> _EXERCISE_
Starting at the line containing "更新时间：2019-11-08 11:04:36" and ending at the final line, write these lines as a numbered list, leaving out the blank lines.

> _DATA TO EXAMINE_
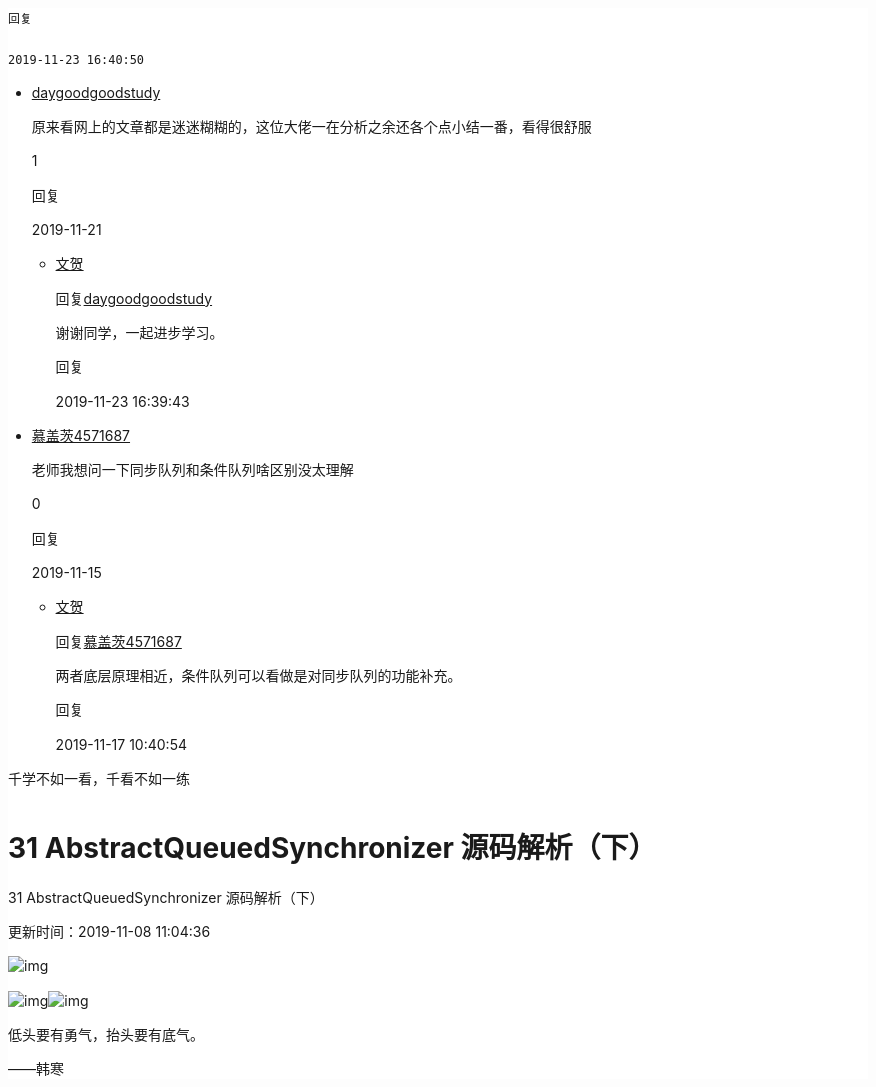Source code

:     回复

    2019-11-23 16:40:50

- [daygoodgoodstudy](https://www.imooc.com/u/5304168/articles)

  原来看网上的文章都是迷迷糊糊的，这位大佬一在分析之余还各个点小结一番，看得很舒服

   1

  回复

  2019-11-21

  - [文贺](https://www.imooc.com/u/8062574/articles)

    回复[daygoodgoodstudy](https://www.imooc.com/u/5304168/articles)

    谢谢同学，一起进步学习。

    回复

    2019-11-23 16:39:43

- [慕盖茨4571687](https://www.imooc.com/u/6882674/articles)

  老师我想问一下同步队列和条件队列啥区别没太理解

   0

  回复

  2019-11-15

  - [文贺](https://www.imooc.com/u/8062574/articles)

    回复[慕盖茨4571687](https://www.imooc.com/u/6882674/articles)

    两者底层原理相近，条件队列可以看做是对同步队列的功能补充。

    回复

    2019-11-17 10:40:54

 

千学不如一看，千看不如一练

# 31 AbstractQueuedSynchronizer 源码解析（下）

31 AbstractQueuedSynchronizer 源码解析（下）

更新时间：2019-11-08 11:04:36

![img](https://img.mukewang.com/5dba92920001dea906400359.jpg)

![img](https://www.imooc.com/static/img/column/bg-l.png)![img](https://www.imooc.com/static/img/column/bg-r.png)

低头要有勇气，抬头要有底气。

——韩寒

> _TASK SOLUTION_
1. 更新时间：2019-11-08 11:04:36
2. ![img](https://img.mukewang.com/5dba92920001dea906400359.jpg)
3. ![img](https://www.imooc.com/static/img/column/bg-l.png)![img](https://www.imooc.com/static/img/column/bg-r.png)
4. 低头要有勇气，抬头要有底气。
5. ——韩寒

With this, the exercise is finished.